══ Material for the task ══

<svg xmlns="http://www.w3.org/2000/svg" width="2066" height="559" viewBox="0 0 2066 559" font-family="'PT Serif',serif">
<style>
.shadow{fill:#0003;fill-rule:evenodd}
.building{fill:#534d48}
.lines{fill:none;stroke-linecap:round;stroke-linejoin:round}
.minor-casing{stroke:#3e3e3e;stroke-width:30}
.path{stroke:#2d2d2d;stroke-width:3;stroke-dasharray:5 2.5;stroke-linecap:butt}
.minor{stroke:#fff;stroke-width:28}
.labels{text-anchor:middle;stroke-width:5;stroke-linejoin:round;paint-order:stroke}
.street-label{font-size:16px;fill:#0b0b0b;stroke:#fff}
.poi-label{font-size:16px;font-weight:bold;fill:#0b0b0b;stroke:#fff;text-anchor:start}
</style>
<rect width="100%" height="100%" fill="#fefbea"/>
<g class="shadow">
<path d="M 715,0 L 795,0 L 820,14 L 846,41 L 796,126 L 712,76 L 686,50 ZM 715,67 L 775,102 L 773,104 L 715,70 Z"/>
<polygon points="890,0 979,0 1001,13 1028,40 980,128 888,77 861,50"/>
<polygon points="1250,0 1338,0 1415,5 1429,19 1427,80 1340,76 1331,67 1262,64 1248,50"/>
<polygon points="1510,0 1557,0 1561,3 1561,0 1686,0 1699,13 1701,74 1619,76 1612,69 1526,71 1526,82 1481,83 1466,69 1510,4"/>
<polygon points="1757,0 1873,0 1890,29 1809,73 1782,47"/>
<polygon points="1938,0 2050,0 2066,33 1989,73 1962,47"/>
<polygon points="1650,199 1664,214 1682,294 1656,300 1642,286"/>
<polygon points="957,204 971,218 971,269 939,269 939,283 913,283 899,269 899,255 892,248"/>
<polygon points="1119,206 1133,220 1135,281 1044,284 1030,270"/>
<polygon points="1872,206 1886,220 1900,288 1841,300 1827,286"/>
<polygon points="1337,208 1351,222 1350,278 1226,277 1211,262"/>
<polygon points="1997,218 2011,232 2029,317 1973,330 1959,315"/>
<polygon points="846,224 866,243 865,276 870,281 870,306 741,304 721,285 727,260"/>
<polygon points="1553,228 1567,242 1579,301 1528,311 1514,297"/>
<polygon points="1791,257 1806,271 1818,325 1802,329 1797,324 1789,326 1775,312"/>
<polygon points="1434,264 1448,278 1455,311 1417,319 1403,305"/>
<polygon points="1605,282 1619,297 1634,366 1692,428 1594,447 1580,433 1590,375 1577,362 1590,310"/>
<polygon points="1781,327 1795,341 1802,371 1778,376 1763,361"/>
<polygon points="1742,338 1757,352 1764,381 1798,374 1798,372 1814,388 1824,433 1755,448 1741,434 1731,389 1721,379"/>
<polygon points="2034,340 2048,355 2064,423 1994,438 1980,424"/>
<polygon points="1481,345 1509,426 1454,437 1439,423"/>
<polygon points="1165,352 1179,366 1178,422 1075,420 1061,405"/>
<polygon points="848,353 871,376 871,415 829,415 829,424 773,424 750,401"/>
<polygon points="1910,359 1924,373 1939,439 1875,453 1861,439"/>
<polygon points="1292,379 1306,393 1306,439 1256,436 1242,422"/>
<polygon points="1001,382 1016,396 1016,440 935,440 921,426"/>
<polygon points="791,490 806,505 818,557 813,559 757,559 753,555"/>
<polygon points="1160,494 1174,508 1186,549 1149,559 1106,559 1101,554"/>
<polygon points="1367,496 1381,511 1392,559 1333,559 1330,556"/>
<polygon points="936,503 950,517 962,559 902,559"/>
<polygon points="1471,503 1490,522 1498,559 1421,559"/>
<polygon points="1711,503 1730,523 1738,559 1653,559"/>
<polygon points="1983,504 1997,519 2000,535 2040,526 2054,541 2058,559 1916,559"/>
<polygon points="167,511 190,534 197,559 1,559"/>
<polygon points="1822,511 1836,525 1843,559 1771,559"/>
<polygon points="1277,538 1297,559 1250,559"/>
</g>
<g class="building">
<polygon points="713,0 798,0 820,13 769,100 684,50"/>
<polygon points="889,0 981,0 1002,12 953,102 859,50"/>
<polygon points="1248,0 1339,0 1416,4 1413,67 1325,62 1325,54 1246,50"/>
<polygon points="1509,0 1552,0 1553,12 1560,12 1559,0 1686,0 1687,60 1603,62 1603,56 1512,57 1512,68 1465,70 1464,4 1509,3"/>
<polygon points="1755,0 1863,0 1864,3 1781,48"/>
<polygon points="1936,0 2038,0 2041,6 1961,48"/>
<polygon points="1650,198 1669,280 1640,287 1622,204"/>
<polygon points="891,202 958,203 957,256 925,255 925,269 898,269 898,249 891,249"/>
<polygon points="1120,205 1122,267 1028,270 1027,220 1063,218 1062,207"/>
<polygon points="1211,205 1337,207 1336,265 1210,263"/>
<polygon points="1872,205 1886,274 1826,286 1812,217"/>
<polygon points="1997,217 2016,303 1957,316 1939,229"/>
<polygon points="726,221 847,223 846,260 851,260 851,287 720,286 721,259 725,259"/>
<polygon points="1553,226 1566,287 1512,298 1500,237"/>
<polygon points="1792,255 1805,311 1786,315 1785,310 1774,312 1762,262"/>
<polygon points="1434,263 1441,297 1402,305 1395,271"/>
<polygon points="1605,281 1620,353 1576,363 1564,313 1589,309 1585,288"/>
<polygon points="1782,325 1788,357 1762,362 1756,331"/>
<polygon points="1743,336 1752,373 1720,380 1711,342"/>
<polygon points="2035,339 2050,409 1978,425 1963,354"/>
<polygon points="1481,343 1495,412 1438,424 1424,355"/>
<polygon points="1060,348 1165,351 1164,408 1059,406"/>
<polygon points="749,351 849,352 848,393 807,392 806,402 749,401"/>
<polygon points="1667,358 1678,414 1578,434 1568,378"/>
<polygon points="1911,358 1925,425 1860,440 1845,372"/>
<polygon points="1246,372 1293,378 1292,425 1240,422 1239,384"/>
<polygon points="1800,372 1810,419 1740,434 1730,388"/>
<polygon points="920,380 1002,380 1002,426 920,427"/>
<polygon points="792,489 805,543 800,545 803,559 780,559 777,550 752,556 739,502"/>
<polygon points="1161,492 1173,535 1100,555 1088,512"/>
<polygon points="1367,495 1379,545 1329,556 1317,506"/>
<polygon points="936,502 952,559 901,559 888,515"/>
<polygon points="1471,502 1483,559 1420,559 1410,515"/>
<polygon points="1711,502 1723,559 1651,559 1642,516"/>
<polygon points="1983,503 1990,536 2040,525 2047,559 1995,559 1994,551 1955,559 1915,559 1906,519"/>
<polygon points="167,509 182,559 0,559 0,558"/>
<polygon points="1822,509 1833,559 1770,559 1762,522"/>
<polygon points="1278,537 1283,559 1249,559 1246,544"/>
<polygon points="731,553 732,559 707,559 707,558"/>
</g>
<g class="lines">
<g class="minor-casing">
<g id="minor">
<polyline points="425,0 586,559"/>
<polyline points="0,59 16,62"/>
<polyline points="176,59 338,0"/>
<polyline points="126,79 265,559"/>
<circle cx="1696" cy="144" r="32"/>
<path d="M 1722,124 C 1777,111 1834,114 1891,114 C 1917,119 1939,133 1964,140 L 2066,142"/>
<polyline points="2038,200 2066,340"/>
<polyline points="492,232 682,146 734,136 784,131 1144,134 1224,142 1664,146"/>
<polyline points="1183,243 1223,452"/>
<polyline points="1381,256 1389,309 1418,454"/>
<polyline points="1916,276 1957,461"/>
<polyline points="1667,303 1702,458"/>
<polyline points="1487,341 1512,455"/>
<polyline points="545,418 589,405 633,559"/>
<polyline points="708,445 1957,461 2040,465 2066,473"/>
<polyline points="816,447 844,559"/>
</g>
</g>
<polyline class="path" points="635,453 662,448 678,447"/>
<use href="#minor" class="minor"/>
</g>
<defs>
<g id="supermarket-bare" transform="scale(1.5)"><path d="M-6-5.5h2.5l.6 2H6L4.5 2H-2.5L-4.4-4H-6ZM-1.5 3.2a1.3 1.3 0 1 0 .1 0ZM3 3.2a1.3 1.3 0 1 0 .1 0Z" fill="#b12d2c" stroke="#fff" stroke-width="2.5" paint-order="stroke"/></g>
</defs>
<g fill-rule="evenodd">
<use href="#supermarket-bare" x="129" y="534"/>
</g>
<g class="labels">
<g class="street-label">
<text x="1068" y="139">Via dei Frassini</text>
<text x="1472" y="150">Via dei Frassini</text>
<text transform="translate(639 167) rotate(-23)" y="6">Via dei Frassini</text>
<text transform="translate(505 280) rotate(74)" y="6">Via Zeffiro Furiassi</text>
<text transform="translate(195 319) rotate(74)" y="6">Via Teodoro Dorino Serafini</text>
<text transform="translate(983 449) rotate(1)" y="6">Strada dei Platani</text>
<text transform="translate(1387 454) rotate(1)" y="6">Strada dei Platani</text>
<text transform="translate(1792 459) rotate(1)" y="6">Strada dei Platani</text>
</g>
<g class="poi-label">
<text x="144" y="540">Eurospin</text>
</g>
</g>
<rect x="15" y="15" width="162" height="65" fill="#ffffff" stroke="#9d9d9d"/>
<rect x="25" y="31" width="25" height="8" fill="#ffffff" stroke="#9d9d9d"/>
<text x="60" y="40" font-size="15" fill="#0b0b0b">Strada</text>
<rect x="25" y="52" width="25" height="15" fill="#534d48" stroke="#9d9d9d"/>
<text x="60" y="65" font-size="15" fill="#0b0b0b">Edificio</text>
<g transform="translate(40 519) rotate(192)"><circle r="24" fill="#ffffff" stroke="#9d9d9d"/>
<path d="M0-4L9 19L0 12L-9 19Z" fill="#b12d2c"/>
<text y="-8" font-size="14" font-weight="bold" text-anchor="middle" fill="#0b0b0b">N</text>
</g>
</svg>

═══
══ Material for the task ══

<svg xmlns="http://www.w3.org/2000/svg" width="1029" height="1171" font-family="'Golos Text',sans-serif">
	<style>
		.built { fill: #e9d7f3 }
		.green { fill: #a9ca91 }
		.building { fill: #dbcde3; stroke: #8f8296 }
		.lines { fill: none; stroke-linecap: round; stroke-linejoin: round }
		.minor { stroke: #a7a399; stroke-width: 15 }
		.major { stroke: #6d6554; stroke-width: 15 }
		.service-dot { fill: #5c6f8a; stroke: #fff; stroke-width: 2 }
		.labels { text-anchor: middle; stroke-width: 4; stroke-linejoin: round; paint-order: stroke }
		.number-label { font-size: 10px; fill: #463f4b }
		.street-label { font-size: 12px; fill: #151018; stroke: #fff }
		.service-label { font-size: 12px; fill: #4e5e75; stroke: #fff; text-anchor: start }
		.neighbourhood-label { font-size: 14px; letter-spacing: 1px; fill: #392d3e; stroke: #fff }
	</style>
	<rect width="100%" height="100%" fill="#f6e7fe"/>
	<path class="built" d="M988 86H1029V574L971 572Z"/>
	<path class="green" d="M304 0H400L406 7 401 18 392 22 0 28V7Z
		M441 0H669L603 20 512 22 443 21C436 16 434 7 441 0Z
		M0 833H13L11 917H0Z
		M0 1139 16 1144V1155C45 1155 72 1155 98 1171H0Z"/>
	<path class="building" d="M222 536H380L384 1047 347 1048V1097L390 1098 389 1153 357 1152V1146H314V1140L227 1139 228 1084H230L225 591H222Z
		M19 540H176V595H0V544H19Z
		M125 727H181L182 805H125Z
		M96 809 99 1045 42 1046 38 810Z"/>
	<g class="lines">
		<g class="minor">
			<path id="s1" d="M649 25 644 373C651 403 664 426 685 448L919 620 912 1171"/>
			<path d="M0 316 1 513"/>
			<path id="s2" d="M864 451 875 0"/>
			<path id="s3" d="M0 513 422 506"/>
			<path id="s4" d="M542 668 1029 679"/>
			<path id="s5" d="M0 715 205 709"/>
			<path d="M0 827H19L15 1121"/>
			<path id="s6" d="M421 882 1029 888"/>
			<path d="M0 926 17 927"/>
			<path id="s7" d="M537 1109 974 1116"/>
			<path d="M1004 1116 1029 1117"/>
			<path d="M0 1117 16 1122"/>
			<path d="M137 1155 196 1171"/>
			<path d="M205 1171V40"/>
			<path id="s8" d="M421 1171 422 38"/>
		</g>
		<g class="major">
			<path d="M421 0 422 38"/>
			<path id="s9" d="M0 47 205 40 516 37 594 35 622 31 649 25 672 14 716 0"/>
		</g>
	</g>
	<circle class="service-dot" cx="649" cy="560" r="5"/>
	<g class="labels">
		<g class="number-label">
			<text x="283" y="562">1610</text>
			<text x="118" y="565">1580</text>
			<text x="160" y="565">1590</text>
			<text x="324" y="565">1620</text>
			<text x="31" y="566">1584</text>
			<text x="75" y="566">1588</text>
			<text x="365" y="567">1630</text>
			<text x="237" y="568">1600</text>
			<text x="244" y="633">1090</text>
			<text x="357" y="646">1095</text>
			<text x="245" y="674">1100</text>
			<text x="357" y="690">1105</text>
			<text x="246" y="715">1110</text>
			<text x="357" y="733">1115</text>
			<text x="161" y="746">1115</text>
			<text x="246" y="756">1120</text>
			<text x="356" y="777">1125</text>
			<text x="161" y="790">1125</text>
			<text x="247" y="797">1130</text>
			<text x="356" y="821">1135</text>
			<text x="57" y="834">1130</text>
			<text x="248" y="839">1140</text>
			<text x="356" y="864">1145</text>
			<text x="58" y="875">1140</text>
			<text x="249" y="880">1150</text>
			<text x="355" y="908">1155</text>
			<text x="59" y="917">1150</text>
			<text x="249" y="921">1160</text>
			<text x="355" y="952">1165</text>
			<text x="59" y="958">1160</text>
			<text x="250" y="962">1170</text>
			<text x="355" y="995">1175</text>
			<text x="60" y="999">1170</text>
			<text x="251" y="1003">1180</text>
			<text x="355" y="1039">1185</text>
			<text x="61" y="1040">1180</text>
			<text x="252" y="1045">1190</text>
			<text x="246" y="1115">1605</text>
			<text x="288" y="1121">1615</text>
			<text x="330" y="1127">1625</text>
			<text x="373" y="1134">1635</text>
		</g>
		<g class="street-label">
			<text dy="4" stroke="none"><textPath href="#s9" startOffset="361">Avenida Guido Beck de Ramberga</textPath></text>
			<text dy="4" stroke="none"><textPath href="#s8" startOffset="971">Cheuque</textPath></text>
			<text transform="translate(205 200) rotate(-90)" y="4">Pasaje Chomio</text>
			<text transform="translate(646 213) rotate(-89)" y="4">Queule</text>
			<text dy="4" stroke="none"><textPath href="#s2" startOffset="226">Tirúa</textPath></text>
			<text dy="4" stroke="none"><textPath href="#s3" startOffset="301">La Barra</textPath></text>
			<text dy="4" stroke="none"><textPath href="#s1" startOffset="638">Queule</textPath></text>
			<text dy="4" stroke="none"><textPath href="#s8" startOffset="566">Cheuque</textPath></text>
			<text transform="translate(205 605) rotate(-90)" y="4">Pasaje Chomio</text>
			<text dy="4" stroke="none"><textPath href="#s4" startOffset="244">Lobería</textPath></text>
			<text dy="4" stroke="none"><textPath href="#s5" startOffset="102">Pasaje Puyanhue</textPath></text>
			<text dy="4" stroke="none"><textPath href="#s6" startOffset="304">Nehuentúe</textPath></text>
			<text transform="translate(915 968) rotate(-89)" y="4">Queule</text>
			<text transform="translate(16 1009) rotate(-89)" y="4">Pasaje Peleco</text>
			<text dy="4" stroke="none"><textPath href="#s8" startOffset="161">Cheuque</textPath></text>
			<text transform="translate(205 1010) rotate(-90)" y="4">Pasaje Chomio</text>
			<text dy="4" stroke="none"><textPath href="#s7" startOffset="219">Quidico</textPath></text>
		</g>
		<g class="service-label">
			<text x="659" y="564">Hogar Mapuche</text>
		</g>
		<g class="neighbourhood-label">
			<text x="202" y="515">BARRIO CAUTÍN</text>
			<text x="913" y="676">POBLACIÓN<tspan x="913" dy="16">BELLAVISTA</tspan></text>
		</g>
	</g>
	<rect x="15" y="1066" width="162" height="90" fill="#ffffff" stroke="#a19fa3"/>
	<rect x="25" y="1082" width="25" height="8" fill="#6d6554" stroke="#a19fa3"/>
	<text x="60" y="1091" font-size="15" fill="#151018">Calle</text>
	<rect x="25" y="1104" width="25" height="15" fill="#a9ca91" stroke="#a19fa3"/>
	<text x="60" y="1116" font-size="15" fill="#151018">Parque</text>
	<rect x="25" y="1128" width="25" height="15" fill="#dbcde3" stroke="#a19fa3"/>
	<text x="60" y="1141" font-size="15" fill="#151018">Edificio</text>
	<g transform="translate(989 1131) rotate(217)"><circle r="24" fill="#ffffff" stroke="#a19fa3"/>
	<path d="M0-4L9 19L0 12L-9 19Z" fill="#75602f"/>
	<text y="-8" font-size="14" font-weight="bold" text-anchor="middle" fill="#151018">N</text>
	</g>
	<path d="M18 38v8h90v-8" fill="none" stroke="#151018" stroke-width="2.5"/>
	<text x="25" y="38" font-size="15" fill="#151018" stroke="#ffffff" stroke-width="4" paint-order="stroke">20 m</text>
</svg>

═══

Only lines with the word "evenodd" are wanted; pull each of them from the records.

Written solution:
.shadow{fill:#0003;fill-rule:evenodd}
<g fill-rule="evenodd">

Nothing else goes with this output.